New Delhi: India may consider cutting the fuel subsidies borne by Oil and Natural Gas Corp. Ltd (ONGC), the country’s biggest explorer, and monopoly gas supplier GAIL (India) Ltd to help boost their earnings, after global crude-oil prices slumped.

Easing pressure: Oil secretary R.S. Pandey says the?proposal to cut oil explorers’ share of the subsidies given to refiners is under scrutiny. Sanjit Das / Bloomberg

State-run petroleum explorers including ONGC shoulder part of the subsidies paid to refiners selling oil products at below cost to curb inflation. Crude’s 71% plunge in New York from its July record prompted India to lower retail fuel prices on 6 December for the first time since February 2007, and may give the government room to reduce the overall subsidy burden.

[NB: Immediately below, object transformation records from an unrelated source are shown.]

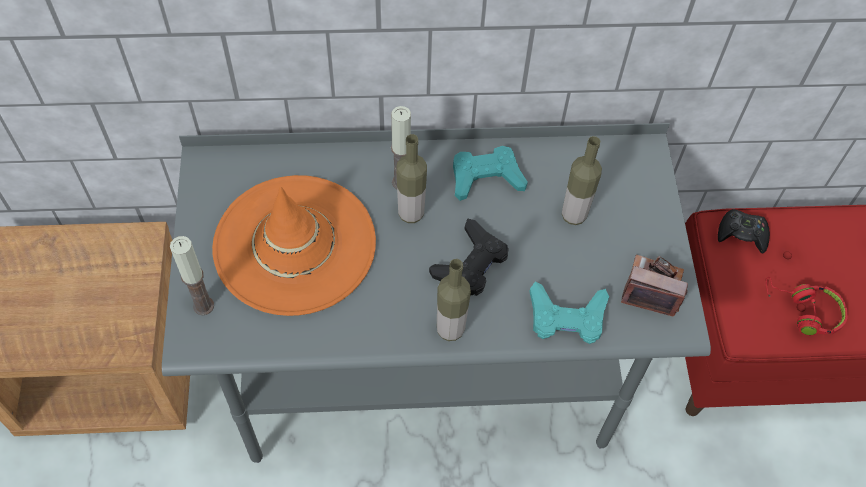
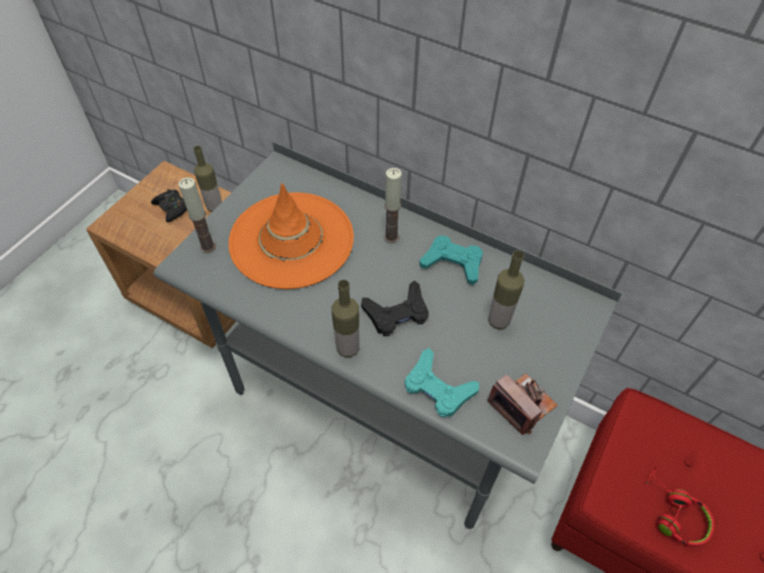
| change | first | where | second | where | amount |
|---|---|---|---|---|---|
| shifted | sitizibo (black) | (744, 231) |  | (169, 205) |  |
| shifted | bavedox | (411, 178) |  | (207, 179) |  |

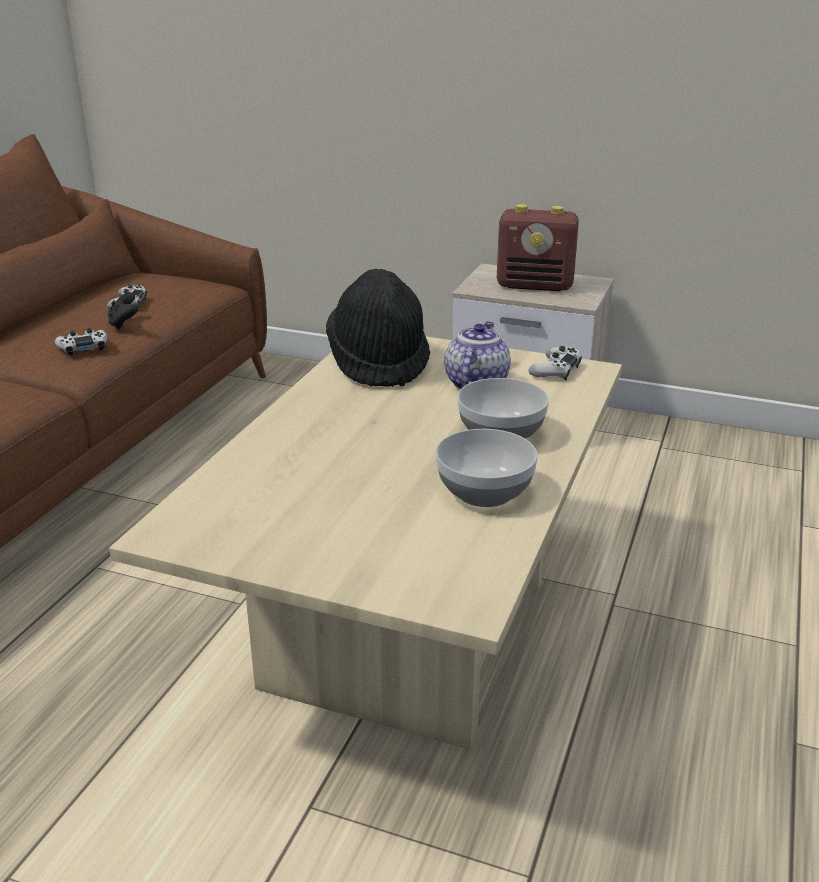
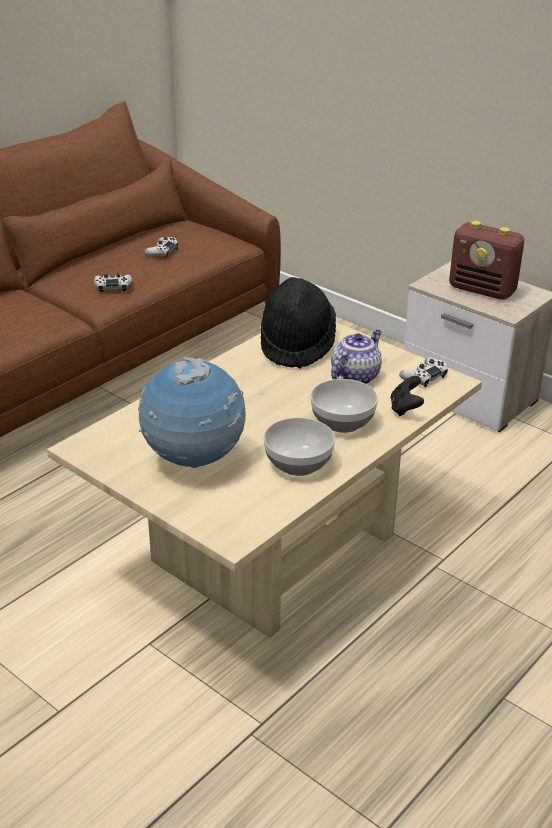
| change | first | where | second | where | amount |
|---|---|---|---|---|---|
| new |  |  | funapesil | (192, 412) |  |
| shifted | sitizibo (black) | (123, 310) |  | (407, 396) |  |

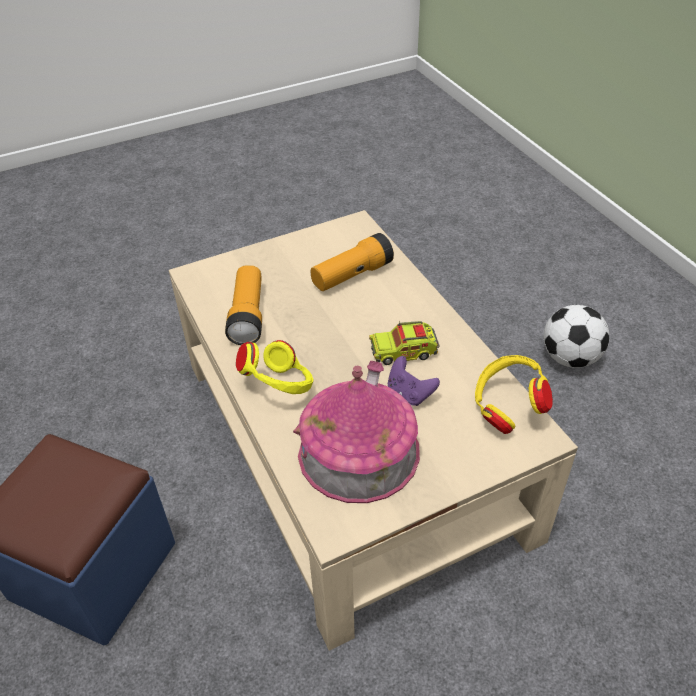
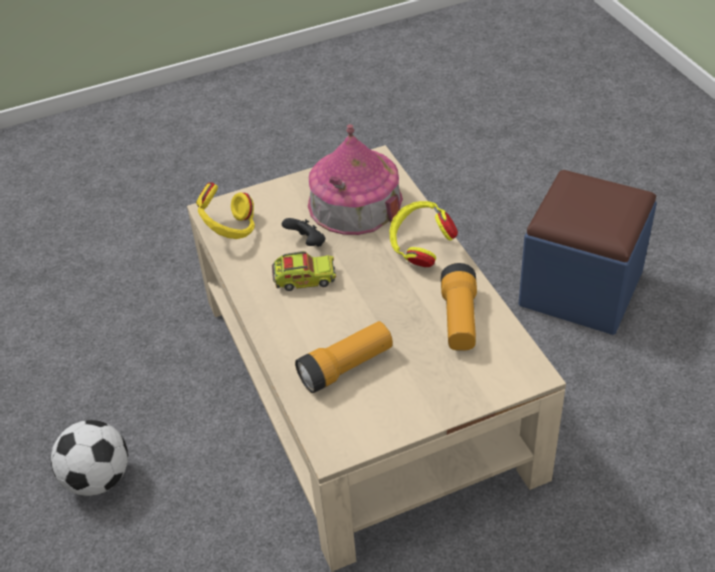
| change | first | where | second | where | amount |
|---|---|---|---|---|---|
| repainted | sitizibo (purple) | (414, 381) | sitizibo (black) | (303, 232) |  |

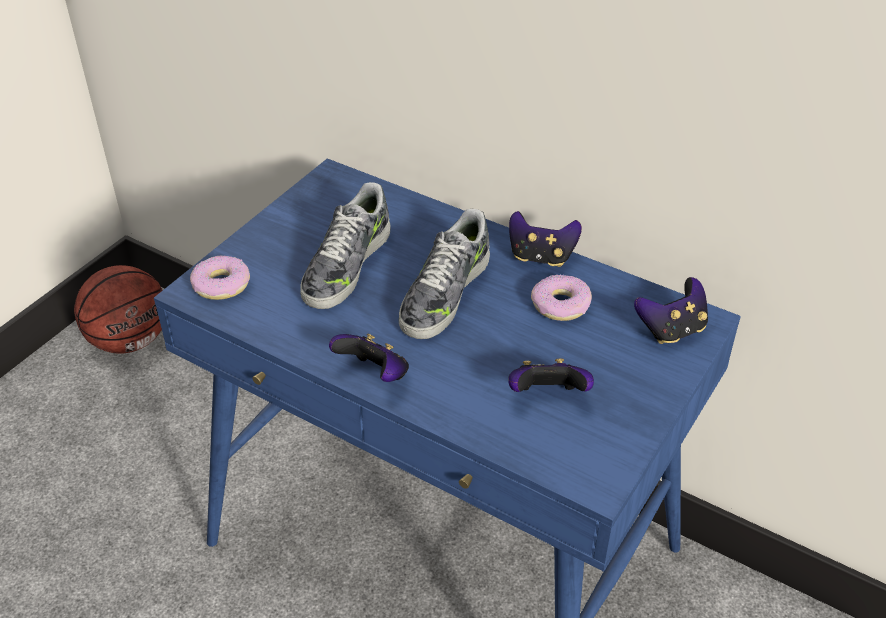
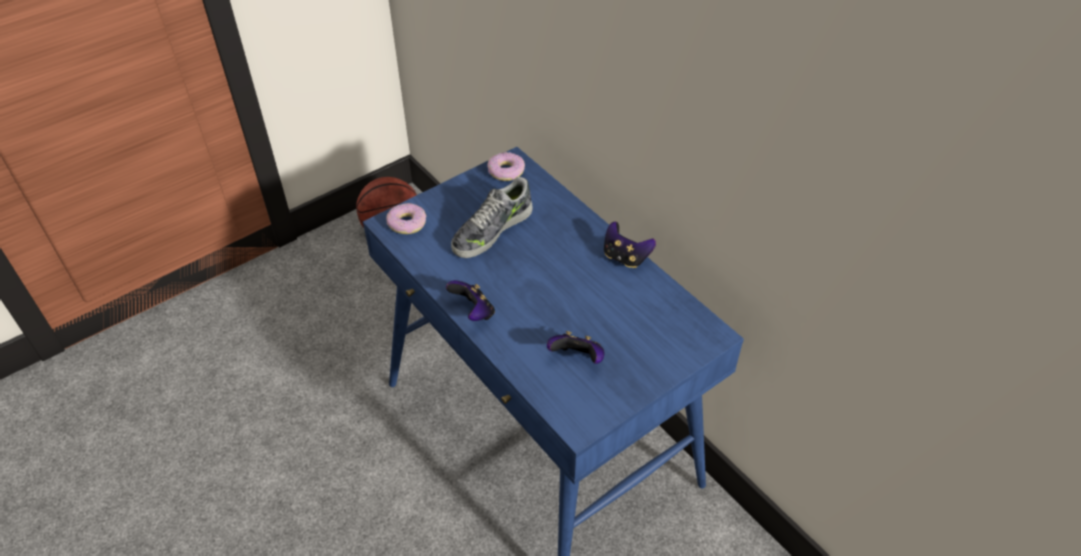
| change | first | where | second | where | amount |
|---|---|---|---|---|---|
| shifted | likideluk | (561, 297) |  | (506, 166) |  |
| gone | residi | (444, 273) |  |  |  |
| gone | sitizibo | (671, 310) |  |  |  |

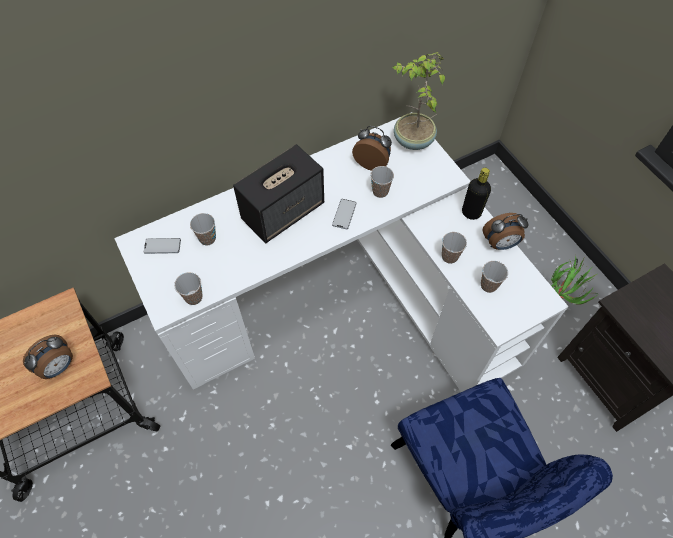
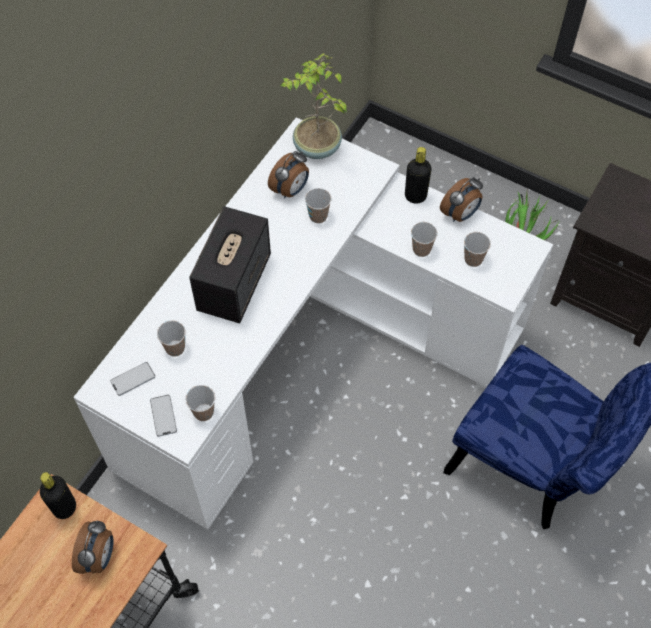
| change | first | where | second | where | amount |
|---|---|---|---|---|---|
| new |  |  | bavedox (black) | (58, 495) |  |
| shifted | zumupal | (344, 214) |  | (163, 416) |  |
| rotated | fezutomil | (372, 148) |  | (288, 174) | 135 degrees clockwise |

The subsidies eroded ONGC’s profit in the quarter ended September as payouts reached Rs12,660 crore in the three-month period, chairman R.S. Sharma said on 30 October. Earnings would have been higher by Rs7,070 crore had the company not paid the subsidy, Sharma said.

Refiners may lose revenue of as much as Rs1.1 trillion in the year ending March after selling fuels at below cost, Pandey said on 26 November. Falling crude prices have been offset by the declining Indian rupee, making it costlier to import oil.

India’s wholesale prices increased 6.84% in the week to 6 December from a year ago, the slowest since early March, as demand slowed amid the global economic slowdown.

Oil minister Murli Deora declined on Monday to comment on any plan to further cut retail fuel prices.

Asia’s third biggest energy consuming nation plans to call for bids from overseas and Indian companies for an eighth round of auctions in February to explore oil and gas areas, said V.K. Sibal, director general of hydrocarbons. India is offering at least 100 areas for exploration in the next round to help reduce dependence on oil imports, Sibal said.